[Stored records]

------------------------------

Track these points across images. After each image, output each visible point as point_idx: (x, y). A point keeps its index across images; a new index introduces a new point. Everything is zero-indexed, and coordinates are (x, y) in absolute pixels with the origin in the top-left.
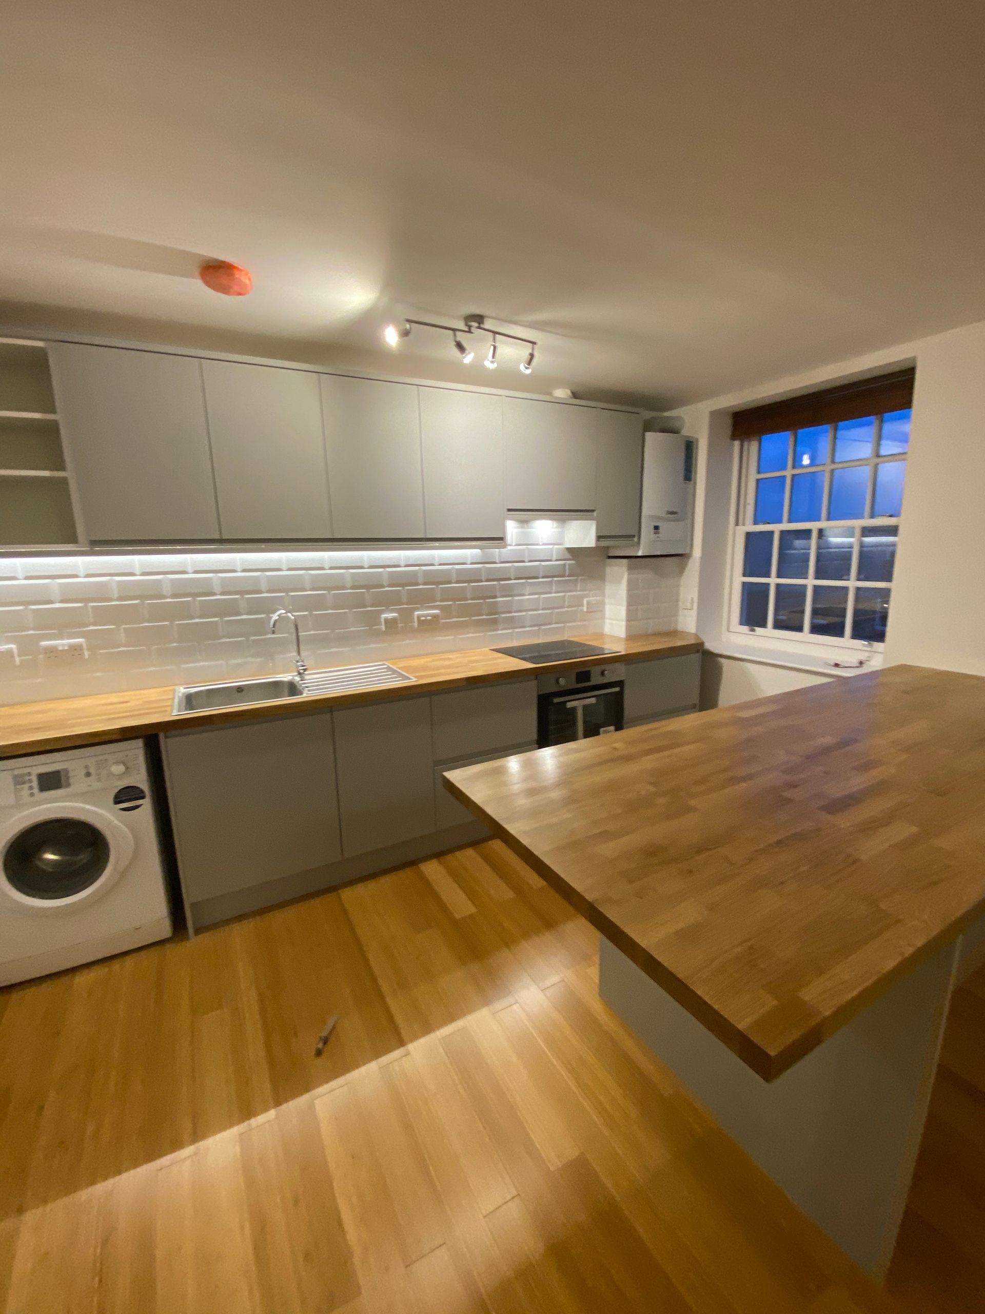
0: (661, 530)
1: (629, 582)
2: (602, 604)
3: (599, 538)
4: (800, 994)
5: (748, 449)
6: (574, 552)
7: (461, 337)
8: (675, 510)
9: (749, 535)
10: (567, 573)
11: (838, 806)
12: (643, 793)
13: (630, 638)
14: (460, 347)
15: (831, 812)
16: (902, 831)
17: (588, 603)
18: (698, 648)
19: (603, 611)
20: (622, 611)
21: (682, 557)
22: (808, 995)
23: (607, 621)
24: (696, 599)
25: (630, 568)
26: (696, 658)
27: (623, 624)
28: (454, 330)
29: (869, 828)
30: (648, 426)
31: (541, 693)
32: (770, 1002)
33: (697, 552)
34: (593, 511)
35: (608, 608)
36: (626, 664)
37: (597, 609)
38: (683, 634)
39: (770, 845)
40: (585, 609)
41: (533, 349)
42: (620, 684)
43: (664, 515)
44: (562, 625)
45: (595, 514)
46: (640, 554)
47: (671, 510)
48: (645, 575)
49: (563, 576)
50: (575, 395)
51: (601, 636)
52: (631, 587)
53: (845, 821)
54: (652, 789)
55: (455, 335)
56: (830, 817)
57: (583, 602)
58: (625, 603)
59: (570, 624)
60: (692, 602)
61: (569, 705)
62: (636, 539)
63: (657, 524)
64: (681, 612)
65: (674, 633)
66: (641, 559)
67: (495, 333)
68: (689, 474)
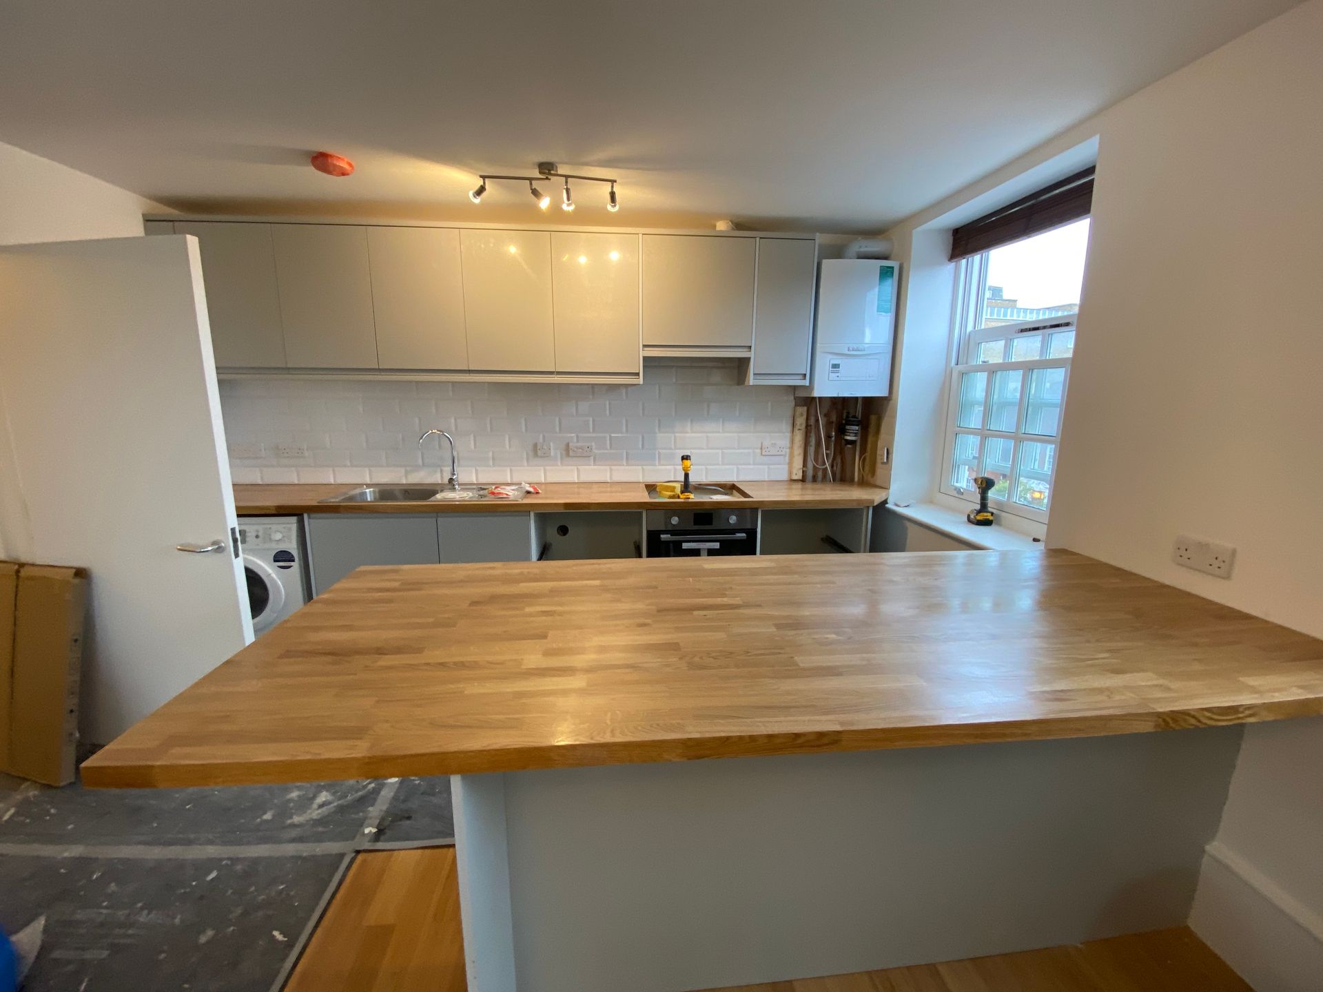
0: (841, 368)
3: (755, 376)
7: (535, 184)
14: (535, 193)
28: (530, 179)
31: (650, 529)
34: (749, 347)
41: (613, 187)
42: (749, 531)
43: (845, 351)
55: (531, 184)
61: (685, 546)
62: (807, 378)
63: (836, 362)
67: (567, 177)
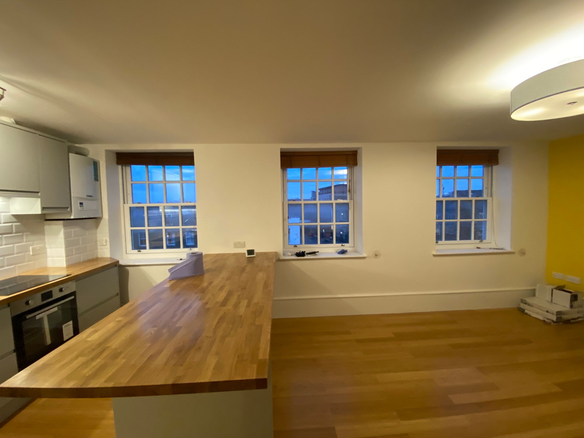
0: (84, 205)
1: (65, 233)
2: (45, 248)
3: (43, 208)
4: (259, 358)
5: (126, 170)
6: (19, 218)
8: (91, 195)
9: (131, 209)
10: (14, 231)
11: (224, 303)
12: (153, 332)
13: (69, 266)
15: (224, 306)
16: (245, 303)
17: (33, 249)
18: (116, 265)
19: (45, 253)
20: (62, 251)
21: (97, 220)
22: (261, 357)
23: (49, 259)
24: (108, 240)
25: (64, 226)
26: (116, 269)
27: (64, 259)
29: (236, 305)
30: (70, 150)
31: (14, 315)
32: (255, 366)
33: (106, 216)
34: (38, 192)
35: (49, 251)
36: (76, 281)
37: (41, 253)
38: (102, 259)
39: (216, 325)
40: (31, 253)
41: (3, 93)
42: (74, 294)
43: (85, 197)
44: (13, 266)
45: (39, 194)
46: (72, 217)
47: (89, 194)
48: (75, 230)
49: (12, 233)
50: (17, 123)
51: (46, 268)
52: (67, 236)
53: (230, 306)
54: (155, 329)
56: (224, 308)
57: (29, 249)
58: (64, 246)
59: (20, 265)
60: (106, 241)
61: (38, 317)
62: (69, 209)
63: (81, 202)
64: (99, 247)
65: (97, 259)
66: (73, 221)
68: (97, 177)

------------------------------

PROBLEM TO WORK ON — Your copy should consist solely of the lines from the line containing "34: (593, 511)" through the last line of the records above, reproduced exactly, with the pictures left out.

RESULT OF THIS TASK —
34: (593, 511)
35: (608, 608)
36: (626, 664)
37: (597, 609)
38: (683, 634)
39: (770, 845)
40: (585, 609)
41: (533, 349)
42: (620, 684)
43: (664, 515)
44: (562, 625)
45: (595, 514)
46: (640, 554)
47: (671, 510)
48: (645, 575)
49: (563, 576)
50: (575, 395)
51: (601, 636)
52: (631, 587)
53: (845, 821)
54: (652, 789)
55: (455, 335)
56: (830, 817)
57: (583, 602)
58: (625, 603)
59: (570, 624)
60: (692, 602)
61: (569, 705)
62: (636, 539)
63: (657, 524)
64: (681, 612)
65: (674, 633)
66: (641, 559)
67: (495, 333)
68: (689, 474)
0: (841, 368)
3: (755, 376)
7: (535, 184)
14: (535, 193)
28: (530, 179)
31: (650, 529)
34: (749, 347)
41: (613, 187)
42: (749, 531)
43: (845, 351)
55: (531, 184)
61: (685, 546)
62: (807, 378)
63: (836, 362)
67: (567, 177)
0: (84, 205)
1: (65, 233)
2: (45, 248)
3: (43, 208)
4: (259, 358)
5: (126, 170)
6: (19, 218)
8: (91, 195)
9: (131, 209)
10: (14, 231)
11: (224, 303)
12: (153, 332)
13: (69, 266)
15: (224, 306)
16: (245, 303)
17: (33, 249)
18: (116, 265)
19: (45, 253)
20: (62, 251)
21: (97, 220)
22: (261, 357)
23: (49, 259)
24: (108, 240)
25: (64, 226)
26: (116, 269)
27: (64, 259)
29: (236, 305)
30: (70, 150)
31: (14, 315)
32: (255, 366)
33: (106, 216)
34: (38, 192)
35: (49, 251)
36: (76, 281)
37: (41, 253)
38: (102, 259)
39: (216, 325)
40: (31, 253)
41: (3, 93)
42: (74, 294)
43: (85, 197)
44: (13, 266)
45: (39, 194)
46: (72, 217)
47: (89, 194)
48: (75, 230)
49: (12, 233)
50: (17, 123)
51: (46, 268)
52: (67, 236)
53: (230, 306)
54: (155, 329)
56: (224, 308)
57: (29, 249)
58: (64, 246)
59: (20, 265)
60: (106, 241)
61: (38, 317)
62: (69, 209)
63: (81, 202)
64: (99, 247)
65: (97, 259)
66: (73, 221)
68: (97, 177)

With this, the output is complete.